- [TO DO] Copy out exactly the stretch of the listing below that begins at the line containing "les textures ImportAssets/Potato/potato_texture.jpg" and ends at the line containing "propriété Weight et NutritionalInformations", and copy nothing outside it.

- [MATERIAL FOR THIS TASK]
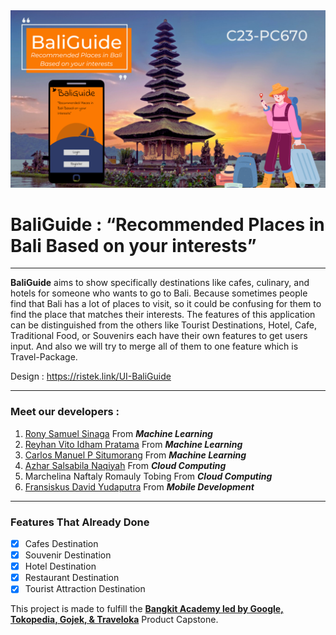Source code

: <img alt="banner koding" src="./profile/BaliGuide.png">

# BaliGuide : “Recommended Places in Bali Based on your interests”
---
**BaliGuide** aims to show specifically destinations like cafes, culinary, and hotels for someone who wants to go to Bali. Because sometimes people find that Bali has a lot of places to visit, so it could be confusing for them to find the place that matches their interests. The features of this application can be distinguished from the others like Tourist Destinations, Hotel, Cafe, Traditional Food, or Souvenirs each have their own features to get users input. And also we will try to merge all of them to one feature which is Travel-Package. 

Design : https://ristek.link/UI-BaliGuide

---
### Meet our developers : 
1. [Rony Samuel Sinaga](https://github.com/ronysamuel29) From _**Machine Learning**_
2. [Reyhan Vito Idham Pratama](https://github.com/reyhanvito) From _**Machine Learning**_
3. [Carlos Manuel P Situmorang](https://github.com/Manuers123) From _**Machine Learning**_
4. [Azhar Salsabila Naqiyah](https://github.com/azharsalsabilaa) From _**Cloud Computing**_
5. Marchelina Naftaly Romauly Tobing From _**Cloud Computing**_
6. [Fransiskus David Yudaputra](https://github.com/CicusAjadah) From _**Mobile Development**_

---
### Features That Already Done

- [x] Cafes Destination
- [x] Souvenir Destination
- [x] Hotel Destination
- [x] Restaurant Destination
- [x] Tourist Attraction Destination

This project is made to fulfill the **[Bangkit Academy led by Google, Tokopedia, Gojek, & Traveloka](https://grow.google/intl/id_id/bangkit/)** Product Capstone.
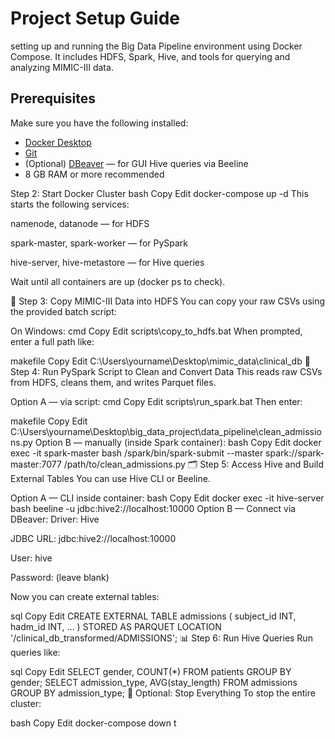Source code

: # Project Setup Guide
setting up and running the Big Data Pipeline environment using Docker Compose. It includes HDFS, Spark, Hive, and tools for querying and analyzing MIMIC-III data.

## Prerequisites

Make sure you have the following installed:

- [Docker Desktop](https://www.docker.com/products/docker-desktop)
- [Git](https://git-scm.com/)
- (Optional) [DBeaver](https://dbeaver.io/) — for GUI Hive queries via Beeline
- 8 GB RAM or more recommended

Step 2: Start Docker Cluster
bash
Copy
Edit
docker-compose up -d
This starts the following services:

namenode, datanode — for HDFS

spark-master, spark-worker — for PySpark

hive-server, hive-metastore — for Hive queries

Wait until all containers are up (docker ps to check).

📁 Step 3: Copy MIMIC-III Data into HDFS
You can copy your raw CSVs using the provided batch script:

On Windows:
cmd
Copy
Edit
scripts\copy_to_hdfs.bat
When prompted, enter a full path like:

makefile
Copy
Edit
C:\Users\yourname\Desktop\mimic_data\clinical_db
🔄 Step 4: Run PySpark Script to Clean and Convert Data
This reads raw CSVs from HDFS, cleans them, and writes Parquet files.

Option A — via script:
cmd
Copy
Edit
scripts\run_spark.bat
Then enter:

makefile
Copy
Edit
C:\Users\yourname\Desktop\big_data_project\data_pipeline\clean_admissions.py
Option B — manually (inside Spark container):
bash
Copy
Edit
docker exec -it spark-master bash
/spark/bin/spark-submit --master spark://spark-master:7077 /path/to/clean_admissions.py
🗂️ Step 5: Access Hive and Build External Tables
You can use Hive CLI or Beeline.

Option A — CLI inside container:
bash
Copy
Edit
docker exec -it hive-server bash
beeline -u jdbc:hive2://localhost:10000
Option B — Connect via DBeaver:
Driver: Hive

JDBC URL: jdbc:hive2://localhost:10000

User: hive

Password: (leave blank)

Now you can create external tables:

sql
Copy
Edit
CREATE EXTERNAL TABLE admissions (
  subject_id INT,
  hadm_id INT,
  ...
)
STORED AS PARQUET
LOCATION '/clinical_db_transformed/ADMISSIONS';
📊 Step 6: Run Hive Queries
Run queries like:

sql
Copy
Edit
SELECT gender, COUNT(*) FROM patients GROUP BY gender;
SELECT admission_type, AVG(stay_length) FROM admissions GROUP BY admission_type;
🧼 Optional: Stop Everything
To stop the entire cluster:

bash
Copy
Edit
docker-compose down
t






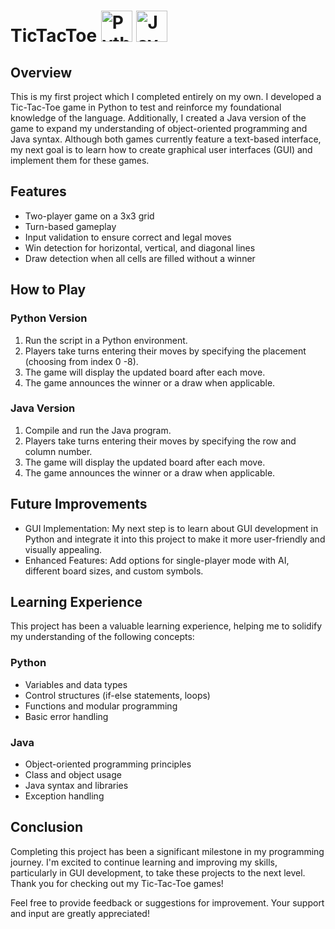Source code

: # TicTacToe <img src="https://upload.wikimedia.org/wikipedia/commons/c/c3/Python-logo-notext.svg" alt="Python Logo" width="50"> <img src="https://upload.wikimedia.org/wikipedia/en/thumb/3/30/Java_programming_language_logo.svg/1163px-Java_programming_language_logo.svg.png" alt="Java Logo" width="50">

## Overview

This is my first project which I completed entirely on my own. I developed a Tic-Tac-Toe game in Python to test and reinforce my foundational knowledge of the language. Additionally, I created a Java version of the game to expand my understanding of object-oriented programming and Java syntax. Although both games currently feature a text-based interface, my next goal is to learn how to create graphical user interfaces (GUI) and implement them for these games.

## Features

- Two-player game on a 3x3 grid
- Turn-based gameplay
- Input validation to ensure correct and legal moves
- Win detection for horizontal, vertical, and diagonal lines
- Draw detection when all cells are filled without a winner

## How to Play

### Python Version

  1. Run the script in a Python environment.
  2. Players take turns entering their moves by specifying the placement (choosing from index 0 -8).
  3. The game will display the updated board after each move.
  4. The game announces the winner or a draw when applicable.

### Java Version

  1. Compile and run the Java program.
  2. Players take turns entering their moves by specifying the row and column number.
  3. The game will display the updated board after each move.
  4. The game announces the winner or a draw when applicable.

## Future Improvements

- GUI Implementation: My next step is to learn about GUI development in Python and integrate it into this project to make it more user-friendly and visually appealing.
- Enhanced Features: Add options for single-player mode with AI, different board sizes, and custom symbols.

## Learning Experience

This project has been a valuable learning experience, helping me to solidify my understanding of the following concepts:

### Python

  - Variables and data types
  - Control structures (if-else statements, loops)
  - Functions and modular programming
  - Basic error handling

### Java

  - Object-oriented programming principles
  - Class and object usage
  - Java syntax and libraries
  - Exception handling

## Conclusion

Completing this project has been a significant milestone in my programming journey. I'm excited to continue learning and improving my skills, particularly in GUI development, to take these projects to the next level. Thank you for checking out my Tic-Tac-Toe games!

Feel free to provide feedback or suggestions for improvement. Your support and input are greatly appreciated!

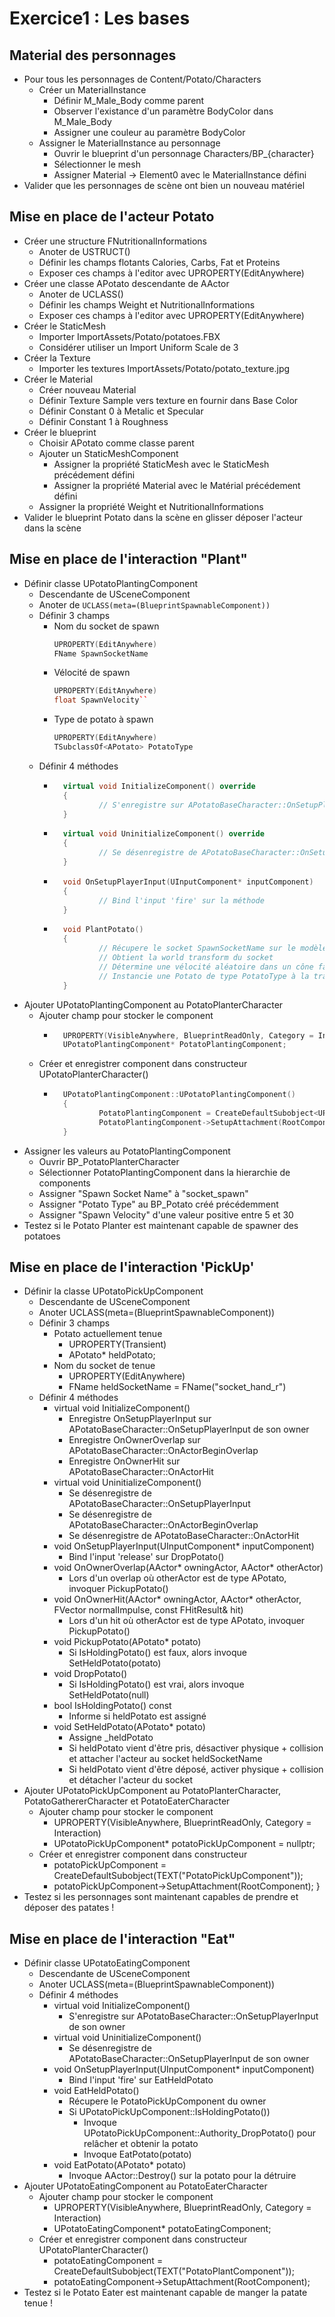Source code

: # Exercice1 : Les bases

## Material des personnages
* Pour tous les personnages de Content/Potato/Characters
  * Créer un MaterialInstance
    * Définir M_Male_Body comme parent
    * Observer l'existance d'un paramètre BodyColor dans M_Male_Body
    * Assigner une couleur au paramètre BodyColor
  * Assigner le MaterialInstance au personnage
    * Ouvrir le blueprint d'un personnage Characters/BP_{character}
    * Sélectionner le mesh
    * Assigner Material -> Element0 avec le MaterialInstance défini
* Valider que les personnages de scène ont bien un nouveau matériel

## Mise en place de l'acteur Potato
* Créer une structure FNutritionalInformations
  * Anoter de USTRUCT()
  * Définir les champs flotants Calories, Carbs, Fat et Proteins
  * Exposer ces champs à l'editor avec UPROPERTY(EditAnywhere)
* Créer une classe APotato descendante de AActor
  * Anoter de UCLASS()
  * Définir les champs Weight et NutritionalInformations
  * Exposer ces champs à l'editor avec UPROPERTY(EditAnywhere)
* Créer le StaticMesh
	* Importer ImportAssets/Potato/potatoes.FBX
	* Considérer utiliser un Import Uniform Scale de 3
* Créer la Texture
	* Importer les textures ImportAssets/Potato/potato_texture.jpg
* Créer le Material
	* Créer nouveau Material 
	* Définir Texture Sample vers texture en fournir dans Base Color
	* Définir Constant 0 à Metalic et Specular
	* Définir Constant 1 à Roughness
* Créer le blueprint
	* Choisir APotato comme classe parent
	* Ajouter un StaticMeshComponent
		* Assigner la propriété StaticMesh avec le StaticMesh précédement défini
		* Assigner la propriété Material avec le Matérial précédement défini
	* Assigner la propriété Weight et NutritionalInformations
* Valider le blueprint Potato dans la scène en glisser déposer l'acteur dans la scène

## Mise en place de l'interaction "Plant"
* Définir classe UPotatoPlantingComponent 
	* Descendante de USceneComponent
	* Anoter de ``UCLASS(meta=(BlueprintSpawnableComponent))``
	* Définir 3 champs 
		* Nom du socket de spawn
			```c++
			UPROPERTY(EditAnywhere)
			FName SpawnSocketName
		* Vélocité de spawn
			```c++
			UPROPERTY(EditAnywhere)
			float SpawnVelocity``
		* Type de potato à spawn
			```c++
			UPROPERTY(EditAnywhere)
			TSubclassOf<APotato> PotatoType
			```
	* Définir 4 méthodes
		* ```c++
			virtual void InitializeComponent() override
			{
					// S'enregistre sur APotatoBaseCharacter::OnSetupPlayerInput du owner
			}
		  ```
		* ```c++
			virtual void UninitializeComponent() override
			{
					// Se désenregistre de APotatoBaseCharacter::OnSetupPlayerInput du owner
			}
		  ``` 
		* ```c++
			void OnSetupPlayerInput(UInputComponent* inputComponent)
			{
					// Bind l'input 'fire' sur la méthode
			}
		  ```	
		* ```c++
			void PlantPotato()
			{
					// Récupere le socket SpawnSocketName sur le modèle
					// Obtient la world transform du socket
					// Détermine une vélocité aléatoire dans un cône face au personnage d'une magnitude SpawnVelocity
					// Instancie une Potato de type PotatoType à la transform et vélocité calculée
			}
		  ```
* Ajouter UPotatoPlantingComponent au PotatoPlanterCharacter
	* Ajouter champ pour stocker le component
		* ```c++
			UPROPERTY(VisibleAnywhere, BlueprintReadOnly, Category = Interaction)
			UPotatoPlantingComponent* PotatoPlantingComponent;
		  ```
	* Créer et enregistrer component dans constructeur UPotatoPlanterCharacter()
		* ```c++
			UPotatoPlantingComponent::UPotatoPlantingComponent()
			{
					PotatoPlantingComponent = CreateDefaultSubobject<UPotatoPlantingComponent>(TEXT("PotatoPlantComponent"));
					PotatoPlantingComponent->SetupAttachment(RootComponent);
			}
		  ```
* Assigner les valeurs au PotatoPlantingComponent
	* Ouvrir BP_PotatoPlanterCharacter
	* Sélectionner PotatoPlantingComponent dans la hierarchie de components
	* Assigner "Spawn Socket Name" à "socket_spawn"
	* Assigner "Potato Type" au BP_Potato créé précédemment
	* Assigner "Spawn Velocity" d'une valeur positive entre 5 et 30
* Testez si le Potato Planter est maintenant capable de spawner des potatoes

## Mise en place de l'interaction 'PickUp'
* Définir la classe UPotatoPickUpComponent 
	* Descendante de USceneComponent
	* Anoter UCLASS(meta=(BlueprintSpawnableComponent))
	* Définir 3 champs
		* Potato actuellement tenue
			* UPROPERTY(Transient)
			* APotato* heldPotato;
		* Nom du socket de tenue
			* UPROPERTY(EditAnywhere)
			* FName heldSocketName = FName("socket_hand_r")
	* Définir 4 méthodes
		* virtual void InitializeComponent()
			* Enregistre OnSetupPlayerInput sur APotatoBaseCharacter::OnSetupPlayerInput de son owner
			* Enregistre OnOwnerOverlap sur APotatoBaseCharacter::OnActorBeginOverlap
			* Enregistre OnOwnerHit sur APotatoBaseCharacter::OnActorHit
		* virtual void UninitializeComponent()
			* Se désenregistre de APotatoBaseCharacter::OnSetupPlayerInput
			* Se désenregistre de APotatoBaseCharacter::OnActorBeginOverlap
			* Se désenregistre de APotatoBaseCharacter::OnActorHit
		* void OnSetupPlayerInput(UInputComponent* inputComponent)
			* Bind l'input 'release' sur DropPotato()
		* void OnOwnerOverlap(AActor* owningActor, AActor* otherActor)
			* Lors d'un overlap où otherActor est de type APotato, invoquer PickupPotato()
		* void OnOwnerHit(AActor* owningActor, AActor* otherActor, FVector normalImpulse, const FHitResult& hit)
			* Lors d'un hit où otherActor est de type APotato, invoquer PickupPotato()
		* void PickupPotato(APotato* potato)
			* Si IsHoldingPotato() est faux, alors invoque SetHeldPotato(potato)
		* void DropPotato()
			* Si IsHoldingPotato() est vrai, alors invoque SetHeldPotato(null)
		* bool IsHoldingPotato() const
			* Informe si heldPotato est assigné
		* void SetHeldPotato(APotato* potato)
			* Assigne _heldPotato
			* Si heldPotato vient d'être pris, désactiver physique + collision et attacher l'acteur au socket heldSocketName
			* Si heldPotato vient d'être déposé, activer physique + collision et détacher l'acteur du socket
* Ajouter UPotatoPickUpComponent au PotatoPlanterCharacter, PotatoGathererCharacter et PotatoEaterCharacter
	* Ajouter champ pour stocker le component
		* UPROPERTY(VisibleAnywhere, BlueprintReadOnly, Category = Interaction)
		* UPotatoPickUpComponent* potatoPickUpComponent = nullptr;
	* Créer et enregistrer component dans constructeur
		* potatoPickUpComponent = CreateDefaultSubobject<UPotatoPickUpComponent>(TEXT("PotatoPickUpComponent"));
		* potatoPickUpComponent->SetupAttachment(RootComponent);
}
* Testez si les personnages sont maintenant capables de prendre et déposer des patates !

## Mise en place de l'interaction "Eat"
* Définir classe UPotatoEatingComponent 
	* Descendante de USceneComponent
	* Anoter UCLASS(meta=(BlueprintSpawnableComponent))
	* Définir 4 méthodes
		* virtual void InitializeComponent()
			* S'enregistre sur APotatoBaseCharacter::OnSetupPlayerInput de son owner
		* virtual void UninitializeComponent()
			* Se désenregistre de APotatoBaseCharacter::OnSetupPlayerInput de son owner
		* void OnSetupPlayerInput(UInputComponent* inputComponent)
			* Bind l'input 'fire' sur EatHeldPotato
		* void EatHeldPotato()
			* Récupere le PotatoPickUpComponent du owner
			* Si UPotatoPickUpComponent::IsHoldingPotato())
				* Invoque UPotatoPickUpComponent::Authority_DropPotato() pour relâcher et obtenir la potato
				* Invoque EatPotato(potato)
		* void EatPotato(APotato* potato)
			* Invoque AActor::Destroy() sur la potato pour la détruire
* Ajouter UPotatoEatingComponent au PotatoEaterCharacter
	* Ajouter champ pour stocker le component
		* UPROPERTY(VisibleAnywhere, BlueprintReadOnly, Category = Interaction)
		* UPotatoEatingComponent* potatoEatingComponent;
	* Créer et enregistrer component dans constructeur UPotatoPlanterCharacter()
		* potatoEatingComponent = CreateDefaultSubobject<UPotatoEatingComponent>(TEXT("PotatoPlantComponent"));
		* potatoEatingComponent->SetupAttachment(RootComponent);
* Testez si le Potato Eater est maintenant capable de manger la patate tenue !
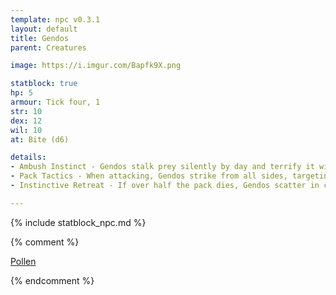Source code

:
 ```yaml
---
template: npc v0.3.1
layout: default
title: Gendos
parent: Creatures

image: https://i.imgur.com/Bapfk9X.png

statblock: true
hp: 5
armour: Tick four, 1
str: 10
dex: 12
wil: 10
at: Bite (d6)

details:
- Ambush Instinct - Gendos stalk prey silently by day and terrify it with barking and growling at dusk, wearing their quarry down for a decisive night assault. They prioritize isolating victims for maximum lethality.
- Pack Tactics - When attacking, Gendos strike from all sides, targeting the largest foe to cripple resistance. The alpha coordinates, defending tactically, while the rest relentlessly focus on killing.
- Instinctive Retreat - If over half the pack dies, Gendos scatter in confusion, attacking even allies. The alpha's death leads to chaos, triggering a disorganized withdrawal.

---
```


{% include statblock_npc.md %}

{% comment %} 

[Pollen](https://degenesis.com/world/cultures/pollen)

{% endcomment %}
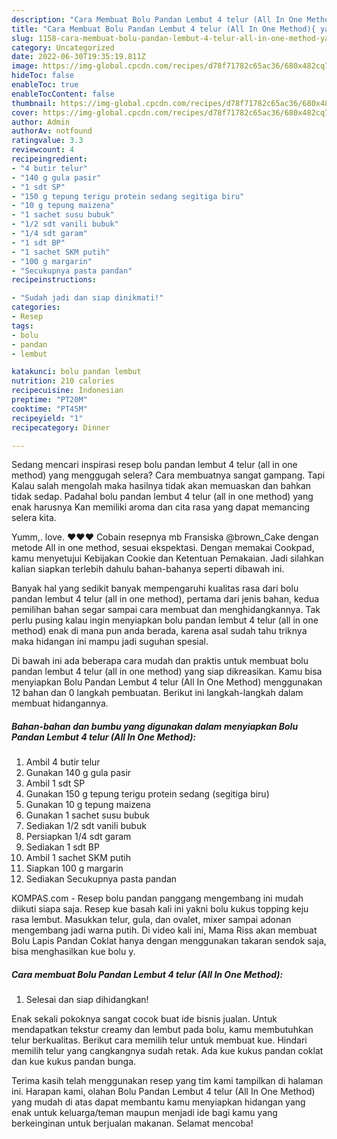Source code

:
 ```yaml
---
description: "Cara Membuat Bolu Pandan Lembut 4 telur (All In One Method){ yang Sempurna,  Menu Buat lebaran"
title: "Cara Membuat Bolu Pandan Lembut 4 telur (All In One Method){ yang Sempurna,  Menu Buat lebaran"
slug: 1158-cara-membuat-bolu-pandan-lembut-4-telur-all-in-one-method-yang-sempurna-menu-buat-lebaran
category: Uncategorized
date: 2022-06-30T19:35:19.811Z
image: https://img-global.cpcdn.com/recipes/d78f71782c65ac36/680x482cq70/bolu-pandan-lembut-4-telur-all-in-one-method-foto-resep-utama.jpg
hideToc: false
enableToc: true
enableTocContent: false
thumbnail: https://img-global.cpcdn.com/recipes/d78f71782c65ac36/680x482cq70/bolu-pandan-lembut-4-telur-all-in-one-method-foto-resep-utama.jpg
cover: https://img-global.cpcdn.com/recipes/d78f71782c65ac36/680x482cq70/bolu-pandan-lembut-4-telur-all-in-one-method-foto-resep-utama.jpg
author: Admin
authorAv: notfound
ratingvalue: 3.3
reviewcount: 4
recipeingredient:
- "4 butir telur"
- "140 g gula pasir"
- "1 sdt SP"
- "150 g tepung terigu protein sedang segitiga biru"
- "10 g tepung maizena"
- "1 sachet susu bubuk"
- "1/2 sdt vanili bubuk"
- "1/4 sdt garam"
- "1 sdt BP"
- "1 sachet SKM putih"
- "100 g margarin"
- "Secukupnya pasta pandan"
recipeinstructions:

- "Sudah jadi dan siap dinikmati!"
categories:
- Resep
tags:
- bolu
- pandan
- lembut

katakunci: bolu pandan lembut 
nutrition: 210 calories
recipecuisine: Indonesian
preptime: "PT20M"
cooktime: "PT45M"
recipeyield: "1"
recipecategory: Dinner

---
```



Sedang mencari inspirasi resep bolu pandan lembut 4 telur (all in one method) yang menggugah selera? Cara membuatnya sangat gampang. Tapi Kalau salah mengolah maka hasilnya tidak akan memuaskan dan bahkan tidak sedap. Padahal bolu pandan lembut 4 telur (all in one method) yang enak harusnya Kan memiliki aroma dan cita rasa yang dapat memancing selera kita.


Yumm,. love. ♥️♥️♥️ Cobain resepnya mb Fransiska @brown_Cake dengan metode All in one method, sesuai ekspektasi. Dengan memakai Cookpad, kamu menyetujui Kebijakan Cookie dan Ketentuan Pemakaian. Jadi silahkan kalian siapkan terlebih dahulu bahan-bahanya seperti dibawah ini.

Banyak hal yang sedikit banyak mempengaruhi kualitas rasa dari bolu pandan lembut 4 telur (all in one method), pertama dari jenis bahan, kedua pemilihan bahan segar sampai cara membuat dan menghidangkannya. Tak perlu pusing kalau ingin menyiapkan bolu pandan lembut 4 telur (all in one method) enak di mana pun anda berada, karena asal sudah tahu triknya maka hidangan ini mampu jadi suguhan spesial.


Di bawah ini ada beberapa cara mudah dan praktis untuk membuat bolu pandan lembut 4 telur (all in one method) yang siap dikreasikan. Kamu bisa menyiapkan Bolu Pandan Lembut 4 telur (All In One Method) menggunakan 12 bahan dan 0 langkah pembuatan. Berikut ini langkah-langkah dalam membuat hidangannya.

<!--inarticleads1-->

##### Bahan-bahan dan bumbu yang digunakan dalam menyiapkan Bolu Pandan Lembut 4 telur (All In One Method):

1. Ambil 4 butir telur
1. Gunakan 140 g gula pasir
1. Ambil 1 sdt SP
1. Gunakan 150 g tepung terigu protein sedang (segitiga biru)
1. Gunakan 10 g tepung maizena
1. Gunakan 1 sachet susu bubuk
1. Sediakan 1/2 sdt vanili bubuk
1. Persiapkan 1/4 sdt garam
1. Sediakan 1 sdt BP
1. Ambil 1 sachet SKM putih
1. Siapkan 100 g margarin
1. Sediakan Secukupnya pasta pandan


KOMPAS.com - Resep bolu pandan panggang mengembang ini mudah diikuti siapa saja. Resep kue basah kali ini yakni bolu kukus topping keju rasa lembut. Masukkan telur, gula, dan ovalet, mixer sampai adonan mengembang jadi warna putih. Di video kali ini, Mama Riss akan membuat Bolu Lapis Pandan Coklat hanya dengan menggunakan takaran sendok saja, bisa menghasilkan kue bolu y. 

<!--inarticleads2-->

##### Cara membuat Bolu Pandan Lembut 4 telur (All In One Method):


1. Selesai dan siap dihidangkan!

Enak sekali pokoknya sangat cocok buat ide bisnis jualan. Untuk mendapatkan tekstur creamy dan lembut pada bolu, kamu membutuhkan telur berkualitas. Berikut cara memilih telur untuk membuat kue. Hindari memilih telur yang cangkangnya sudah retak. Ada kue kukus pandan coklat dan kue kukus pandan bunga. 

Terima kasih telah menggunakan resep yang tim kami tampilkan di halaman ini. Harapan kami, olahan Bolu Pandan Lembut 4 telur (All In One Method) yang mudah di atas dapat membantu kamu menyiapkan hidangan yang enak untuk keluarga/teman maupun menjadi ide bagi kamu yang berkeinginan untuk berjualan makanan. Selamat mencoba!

- [EXERCISE RESPONSE]
	* Importer les textures ImportAssets/Potato/potato_texture.jpg
* Créer le Material
	* Créer nouveau Material 
	* Définir Texture Sample vers texture en fournir dans Base Color
	* Définir Constant 0 à Metalic et Specular
	* Définir Constant 1 à Roughness
* Créer le blueprint
	* Choisir APotato comme classe parent
	* Ajouter un StaticMeshComponent
		* Assigner la propriété StaticMesh avec le StaticMesh précédement défini
		* Assigner la propriété Material avec le Matérial précédement défini
	* Assigner la propriété Weight et NutritionalInformations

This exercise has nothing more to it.